[EXCERPT PROVIDED]

WO2002078161A1

WO2002078161A1 - Switch-mode power supply with autonomous primary inverter

Info

Publication number: WO2002078161A1
Application number: PCT/IB2002/000848
Authority: WO
Inventors: Juan A. Sabate; Gert W. Bruning
Original assignee: Koninklijke Philips Electronics N.V.
Priority date: 2001-03-23
Filing date: 2002-03-22
Publication date: 2002-10-03
Also published as: CN1460320A; KR20030011337A; JP2004519987A; US6400584B1; EP1374382A1

Abstract

A switching power supply is provided in two stages with the primary of the power transformer (18) being in the first stage and the secondary in the second stage. The first stage (Stage 1) includes an EMI filter (12) connected to the input of a rectifier (14). The output of the rectifier is connected to a self oscillating, half-bridge, resonant inverter (16) operating in open loop with the primary of the transformer (18) to provide isolation from the power source (10). Feed-forward control is used to compensate for line variations, providing very small output voltage variation compared with input voltage variation. In the second stage (Stage 2), the secondary of the transformer (18) provides an input to post regulator circuitry (20) including a PWM control circuit (34) to regulate the output current using the error signal representing the differences between the current sensed and the desired value.

[/EXCERPT PROVIDED]
[SOURCE DATA]

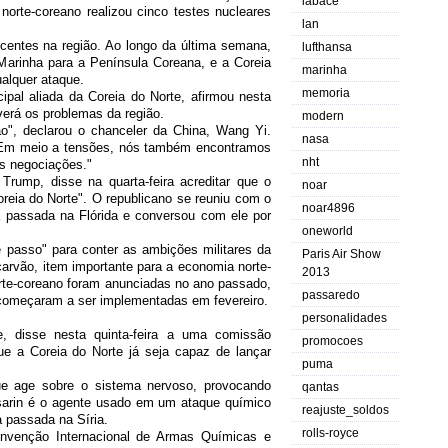
labace
orte-coreano realizou cinco testes nucleares
lan
centes na região. Ao longo da última semana,
lufthansa
arinha para a Península Coreana, e a Coreia
marinha
ualquer ataque.
memoria
ipal aliada da Coreia do Norte, afirmou nesta
olverá os problemas da região.
modern
ão", declarou o chanceler da China, Wang Yi.
nasa
 Em meio a tensões, nós também encontramos
nht
às negociações."
rump, disse na quarta-feira acreditar que o
noar
reia do Norte". O republicano se reuniu com o
noar4896
a passada na Flórida e conversou com ele por
oneworld
passo" para conter as ambições militares da
Paris Air Show
 carvão, item importante para a economia norte-
2013
rte-coreano foram anunciadas no ano passado,
passaredo
 começaram a ser implementadas em fevereiro.
personalidades
e, disse nesta quinta-feira a uma comissão
promocoes
ue a Coreia do Norte já seja capaz de lançar
puma
ue age sobre o sistema nervoso, provocando
qantas
 sarin é o agente usado em um ataque químico
reajuste_soldos
passada na Síria.
rolls-royce
onvenção Internacional de Armas Químicas e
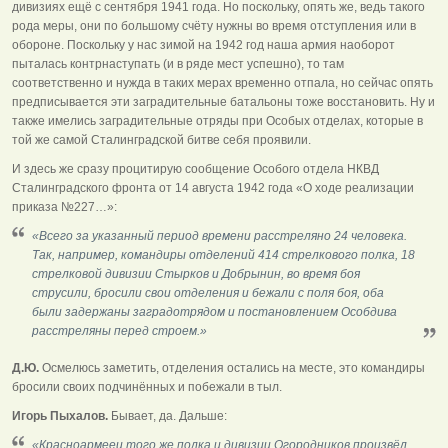
дивизиях ещё с сентября 1941 года. Но поскольку, опять же, ведь такого
рода меры, они по большому счёту нужны во время отступления или в
обороне. Поскольку у нас зимой на 1942 год наша армия наоборот
пыталась контрнаступать (и в ряде мест успешно), то там
соответственно и нужда в таких мерах временно отпала, но сейчас опять
предписывается эти заградительные батальоны тоже восстановить. Ну и
также имелись заградительные отряды при Особых отделах, которые в
той же самой Сталинградской битве себя проявили.
И здесь же сразу процитирую сообщение Особого отдела НКВД
Сталинградского фронта от 14 августа 1942 года «О ходе реализации
приказа №227…»:
«Всего за указанный период времени расстреляно 24 человека.
Так, например, командиры отделений 414 стрелкового полка, 18
стрелковой дивизии Стырков и Добрынин, во время боя
струсили, бросили свои отделения и бежали с поля боя, оба
были задержаны заградотрядом и постановлением Особдива
расстреляны перед строем.»
Д.Ю.
Осмелюсь заметить, отделения остались на месте, это командиры
бросили своих подчинённых и побежали в тыл.
Игорь Пыхалов.
Бывает, да. Дальше:
«Красноармеец того же полка и дивизии Огородников произвёл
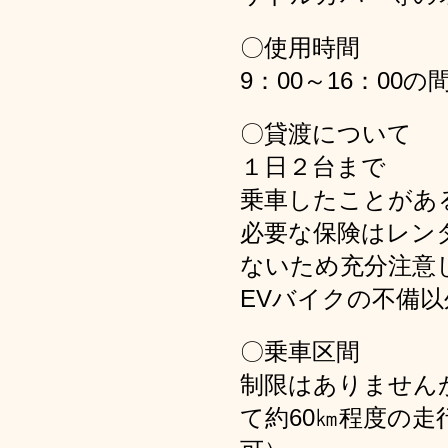
〇使用時間
9：00～16：0
〇貸渡について
１日２台まで
乗車したことがあ
必要な保険はレン
ないため充分注意
EVバイクの不備
〇乗車区間
制限はありません
て約60㎞程度の走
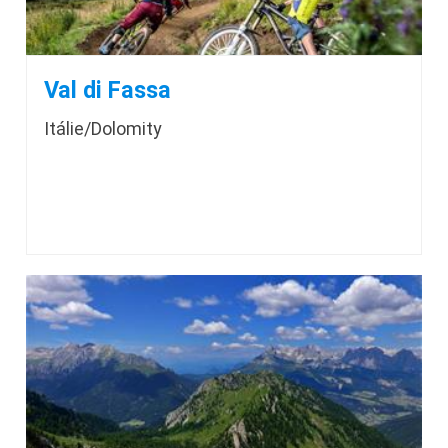
Val di Fassa
Itálie/Dolomity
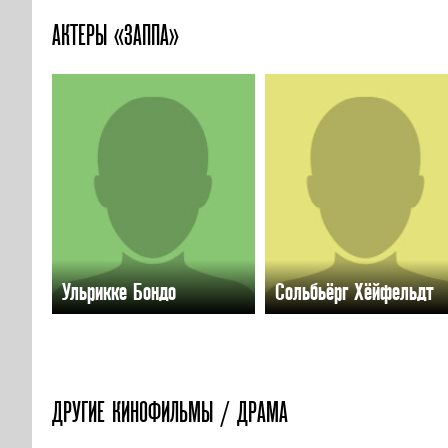
АКТЕРЫ «ЗАППА»
Ульрикке Бондо
Сольбьёрг Хёйфельдт
ДРУГИЕ КИНОФИЛЬМЫ / ДРАМА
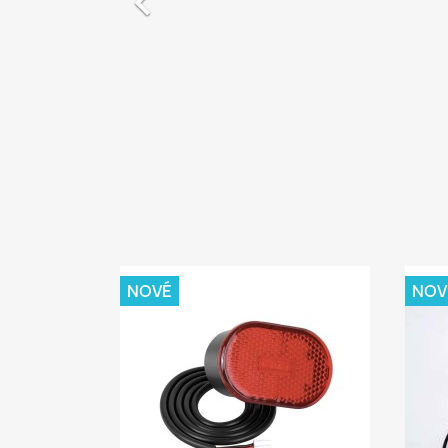

NOVÉ
NOV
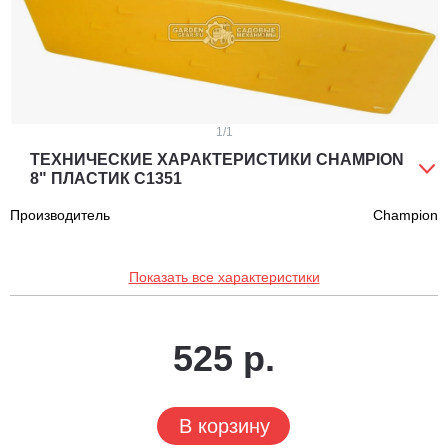
1
/1
ТЕХНИЧЕСКИЕ ХАРАКТЕРИСТИКИ CHAMPION
8" ПЛАСТИК C1351
Производитель
Champion
Показать все характеристики
525 р.
В корзину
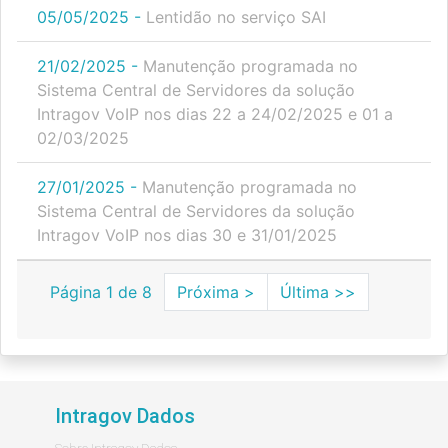
05/05/2025 -
Lentidão no serviço SAI
21/02/2025 -
Manutenção programada no
Sistema Central de Servidores da solução
Intragov VoIP nos dias 22 a 24/02/2025 e 01 a
02/03/2025
27/01/2025 -
Manutenção programada no
Sistema Central de Servidores da solução
Intragov VoIP nos dias 30 e 31/01/2025
Página 1 de 8
Próxima >
Última >>
Intragov Dados
Sobre Intragov Dados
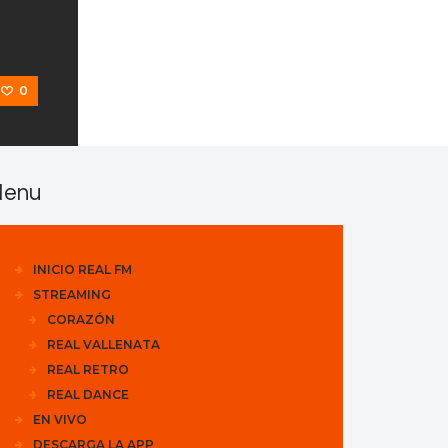
0
enu
INICIO REAL FM
STREAMING
CORAZÓN
REAL VALLENATA
REAL RETRO
REAL DANCE
EN VIVO
DESCARGA LA APP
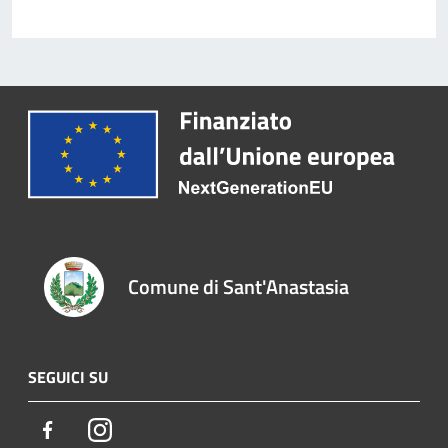
Comune di Sant'Anastasia
SEGUICI SU
Facebook
Instagram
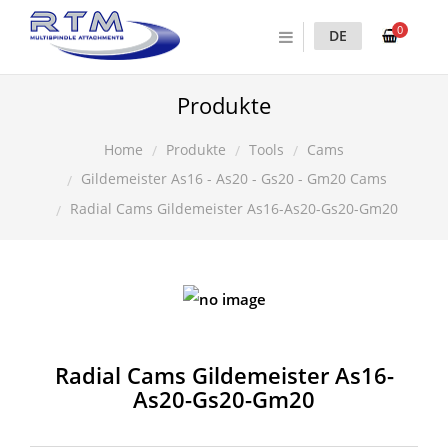
0
DE
Produkte
Produkte
Tools
Cams
Home
Gildemeister As16 - As20 - Gs20 - Gm20 Cams
Radial Cams Gildemeister As16-As20-Gs20-Gm20
Radial Cams Gildemeister As16-
As20-Gs20-Gm20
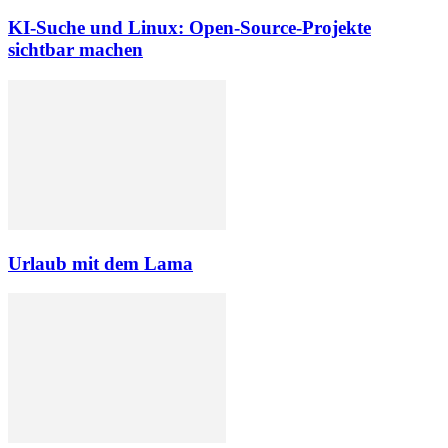
KI-Suche und Linux: Open-Source-Projekte
sichtbar machen
Urlaub mit dem Lama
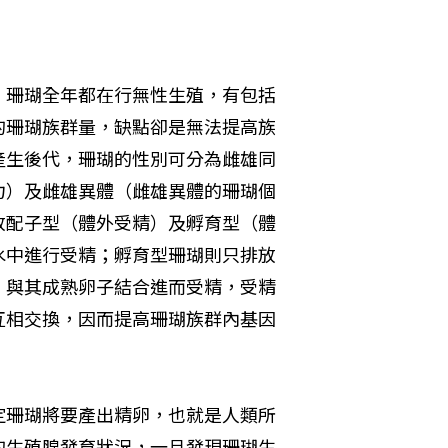
。珊瑚全年都在行無性生殖，有包括
的珊瑚族群量，缺點卻是無法提高族
產生後代，珊瑚的性別可分為雌雄同
力）及雌雄異體（雌雄異體的珊瑚個
放配子型（體外受精）及孵育型（體
水中進行受精；孵育型珊瑚則只排放
，與其成熟卵子結合進而受精，受精
互相交換，因而提高珊瑚族群內基因
定珊瑚將要產出精卵，也就是人類所
的生殖腺發育狀況，一旦發現珊瑚生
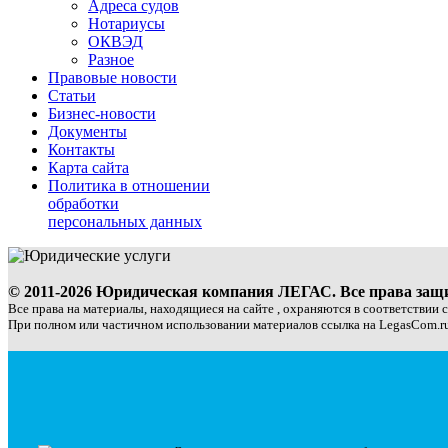
Адреса судов
Нотариусы
ОКВЭД
Разное
Правовые новости
Статьи
Бизнес-новости
Документы
Контакты
Карта сайта
Политика в отношении
обработки
персональных данных
© 2011-2026 Юридическая компания ЛЕГАС. Все права за
Все права на материалы, находящиеся на сайте , охраняются в соответствии 
При полном или частичном использовании материалов ссылка на LegasCom.ru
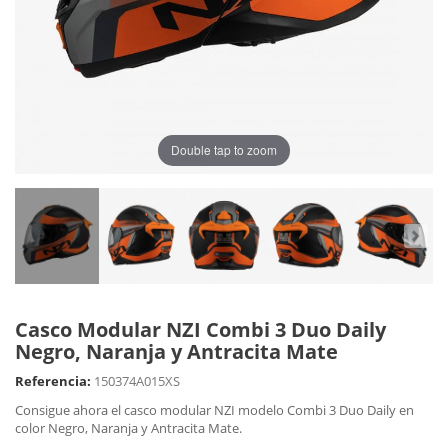
Double tap to zoom
Casco Modular NZI Combi 3 Duo Daily
Negro, Naranja y Antracita Mate
Referencia:
150374A015XS
Consigue ahora el casco modular NZI modelo Combi 3 Duo Daily en
color Negro, Naranja y Antracita Mate.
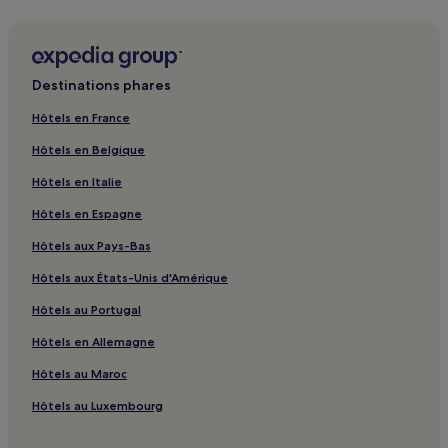
Destinations phares
Hôtels en France
Hôtels en Belgique
Hôtels en Italie
Hôtels en Espagne
Hôtels aux Pays-Bas
Hôtels aux États-Unis d'Amérique
Hôtels au Portugal
Hôtels en Allemagne
Hôtels au Maroc
Hôtels au Luxembourg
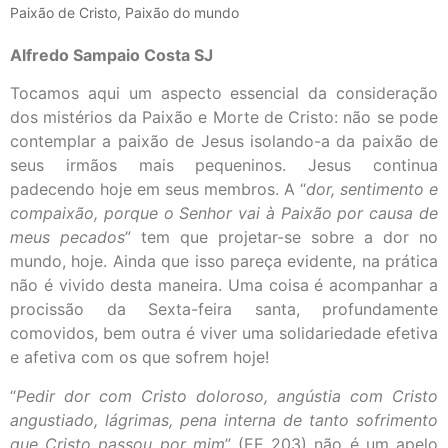
Paixão de Cristo, Paixão do mundo
Alfredo Sampaio Costa SJ
Tocamos aqui um aspecto essencial da consideração
dos mistérios da Paixão e Morte de Cristo: não se pode
contemplar a paixão de Jesus isolando-a da paixão de
seus irmãos mais pequeninos. Jesus continua
padecendo hoje em seus membros. A “
dor, sentimento e
compaixão, porque o Senhor vai à Paixão por causa de
meus pecados
” tem que projetar-se sobre a dor no
mundo, hoje. Ainda que isso pareça evidente, na prática
não é vivido desta maneira. Uma coisa é acompanhar a
procissão da Sexta-feira santa, profundamente
comovidos, bem outra é viver uma solidariedade efetiva
e afetiva com os que sofrem hoje!
“
Pedir dor com Cristo doloroso, angústia com Cristo
angustiado, lágrimas, pena interna de tanto sofrimento
que Cristo passou por mim
” (EE 203) não é um apelo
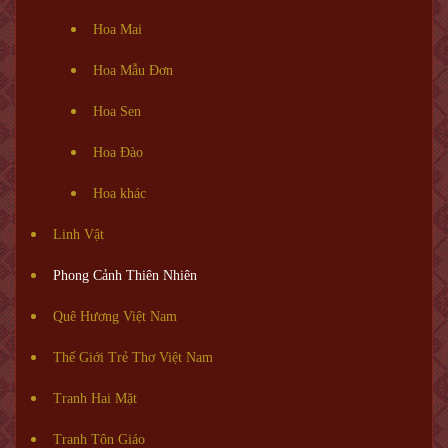
Hoa Mai
Hoa Mẫu Đơn
Hoa Sen
Hoa Đào
Hoa khác
Linh Vật
Phong Cảnh Thiên Nhiên
Quê Hương Việt Nam
Thế Giới Trẻ Thơ Việt Nam
Tranh Hai Mặt
Tranh Tôn Giáo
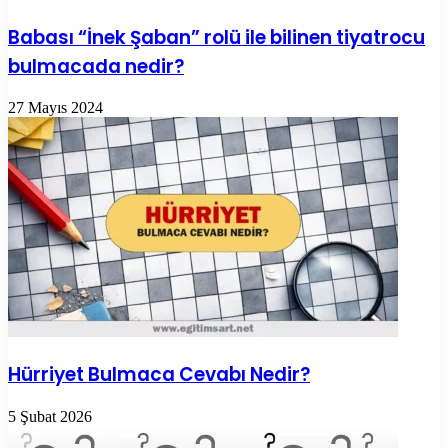
Babası “İnek Şaban” rolü ile bilinen tiyatrocu
bulmacada nedir?
27 Mayıs 2024
Hürriyet Bulmaca Cevabı Nedir?
5 Şubat 2026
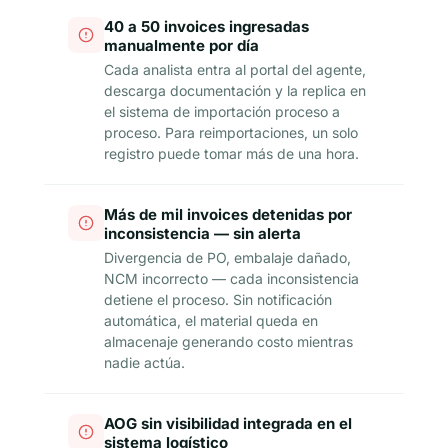
40 a 50 invoices ingresadas
manualmente por día
Cada analista entra al portal del agente,
descarga documentación y la replica en
el sistema de importación proceso a
proceso. Para reimportaciones, un solo
registro puede tomar más de una hora.
Más de mil invoices detenidas por
inconsistencia — sin alerta
Divergencia de PO, embalaje dañado,
NCM incorrecto — cada inconsistencia
detiene el proceso. Sin notificación
automática, el material queda en
almacenaje generando costo mientras
nadie actúa.
AOG sin visibilidad integrada en el
sistema logístico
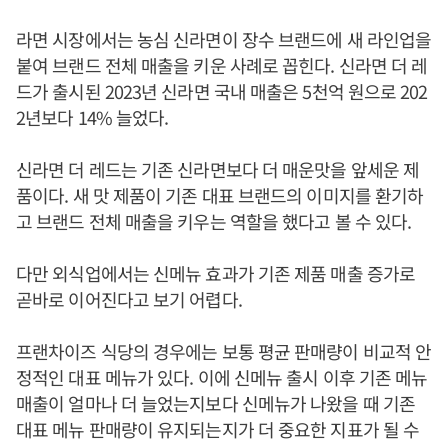
라면 시장에서는 농심 신라면이 장수 브랜드에 새 라인업을
붙여 브랜드 전체 매출을 키운 사례로 꼽힌다. 신라면 더 레
드가 출시된 2023년 신라면 국내 매출은 5천억 원으로 202
2년보다 14% 늘었다.
신라면 더 레드는 기존 신라면보다 더 매운맛을 앞세운 제
품이다. 새 맛 제품이 기존 대표 브랜드의 이미지를 환기하
고 브랜드 전체 매출을 키우는 역할을 했다고 볼 수 있다.
다만 외식업에서는 신메뉴 효과가 기존 제품 매출 증가로
곧바로 이어진다고 보기 어렵다.
프랜차이즈 식당의 경우에는 보통 평균 판매량이 비교적 안
정적인 대표 메뉴가 있다. 이에 신메뉴 출시 이후 기존 메뉴
매출이 얼마나 더 늘었는지보다 신메뉴가 나왔을 때 기존
대표 메뉴 판매량이 유지되는지가 더 중요한 지표가 될 수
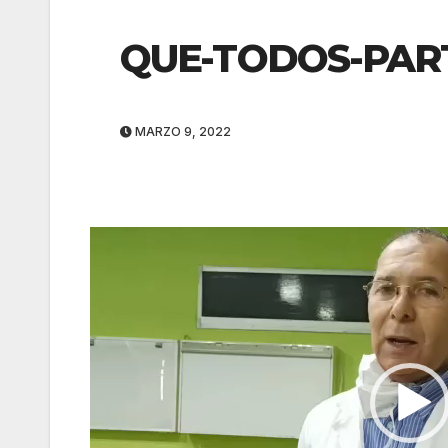
QUE-TODOS-PAR
MARZO 9, 2022
Reproductor
de
vídeo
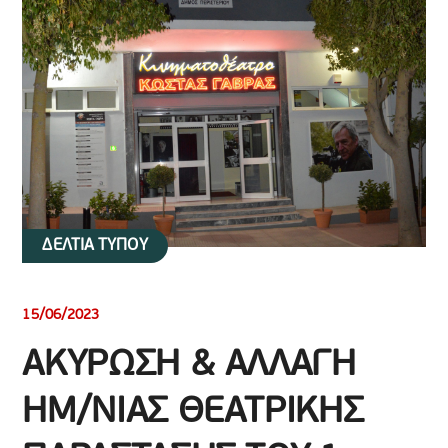
ΔΕΛΤΙΑ ΤΥΠΟΥ
15/06/2023
ΑΚΥΡΩΣΗ & AΛΛΑΓΗ
ΗΜ/ΝΙΑΣ ΘΕΑΤΡΙΚΗΣ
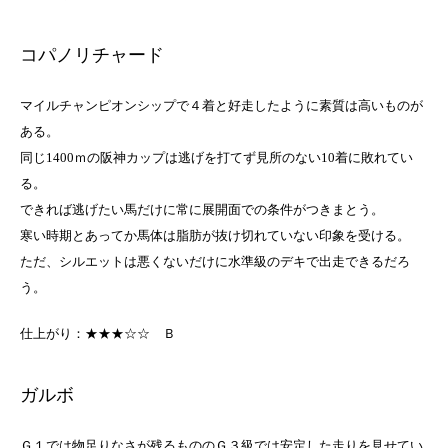
コパノリチャード
マイルチャンピオンシップで４着と好走したように素質は高いものが
ある。
同じ1400ｍの阪神カップは逃げを打てず見所のない10着に敗れてい
る。
できれば逃げたい馬だけに常に展開面での条件がつきまとう。
寒い時期とあってか馬体は脂肪が抜け切れていない印象を受ける。
ただ、シルエットは悪くないだけに水準級のデキで出走できるだろ
う。
仕上がり：★★★☆☆
Ｂ
ガルボ
Ｇ１では物足りなさが残るもののＧ３級では安定した走りを見せてい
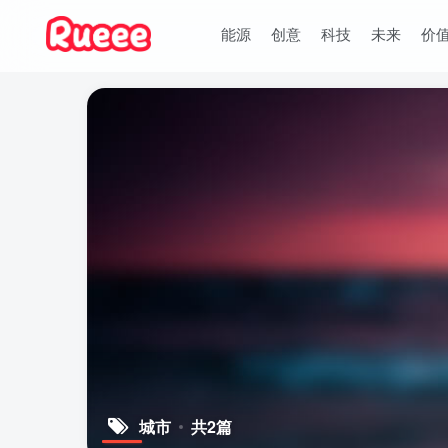
能源
创意
科技
未来
价
城市
共2篇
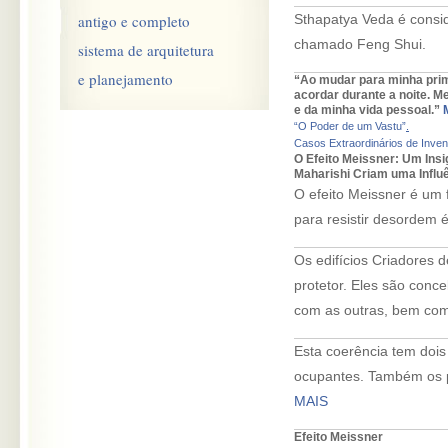
antigo e completo
Sthapatya Veda é consi
chamado Feng Shui.
sistema de arquitetura
e planejamento
“Ao mudar para minha prim
acordar durante a noite. 
e da minha vida pessoal.”
“O Poder de um Vastu”
.
Casos Extraordinários de Inven
O Efeito Meissner: Um Insi
Maharishi Criam uma Influê
O efeito Meissner é um 
para resistir desordem 
Os edifícios Criadores 
protetor. Eles são conc
com as outras, bem com
Esta coerência tem dois
ocupantes. Também os pro
MAIS
Efeito Meissner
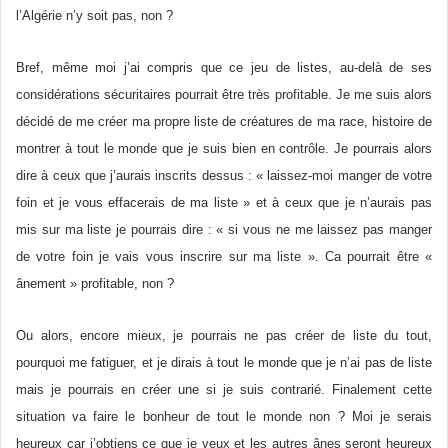
l’Algérie n’y soit pas, non ?
Bref, même moi j’ai compris que ce jeu de listes, au-delà de ses
considérations sécuritaires pourrait être très profitable. Je me suis alors
décidé de me créer ma propre liste de créatures de ma race, histoire de
montrer à tout le monde que je suis bien en contrôle. Je pourrais alors
dire à ceux que j’aurais inscrits dessus : « laissez-moi manger de votre
foin et je vous effacerais de ma liste » et à ceux que je n’aurais pas
mis sur ma liste je pourrais dire : « si vous ne me laissez pas manger
de votre foin je vais vous inscrire sur ma liste ». Ca pourrait être «
ânement » profitable, non ?
Ou alors, encore mieux, je pourrais ne pas créer de liste du tout,
pourquoi me fatiguer, et je dirais à tout le monde que je n’ai pas de liste
mais je pourrais en créer une si je suis contrarié. Finalement cette
situation va faire le bonheur de tout le monde non ? Moi je serais
heureux car j’obtiens ce que je veux et les autres ânes seront heureux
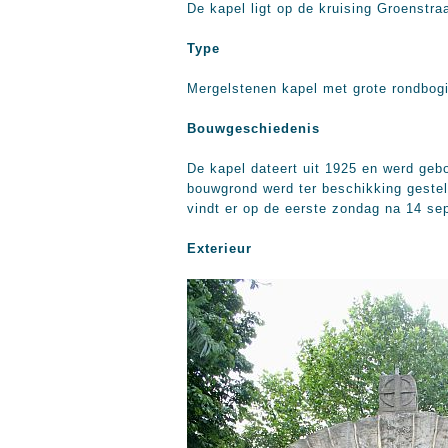
De kapel ligt op de kruising Groenstr
Type
Mergelstenen kapel met grote rondbogi
Bouwgeschiedenis
De kapel dateert uit 1925 en werd geb
bouwgrond werd ter beschikking gesteld
vindt er op de eerste zondag na 14 sep
Exterieur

[/SOURCE DATA]

> _EXERCISE SET_
(1) According to the patent page, what kind of inverter is connected to the output of the rectifier?
(2) Reproduce the patent page from "Publication number: WO2002078161A1" up to and including "Philips Electronics N.V.".
The listing has no connection to the patent page.

> _ANSWER LIST_
(1) A self-oscillating, half-bridge, resonant inverter operating in open loop.

(2)
Publication number: WO2002078161A1
Application number: PCT/IB2002/000848
Authority: WO
Inventors: Juan A. Sabate; Gert W. Bruning
Original assignee: Koninklijke Philips Electronics N.V.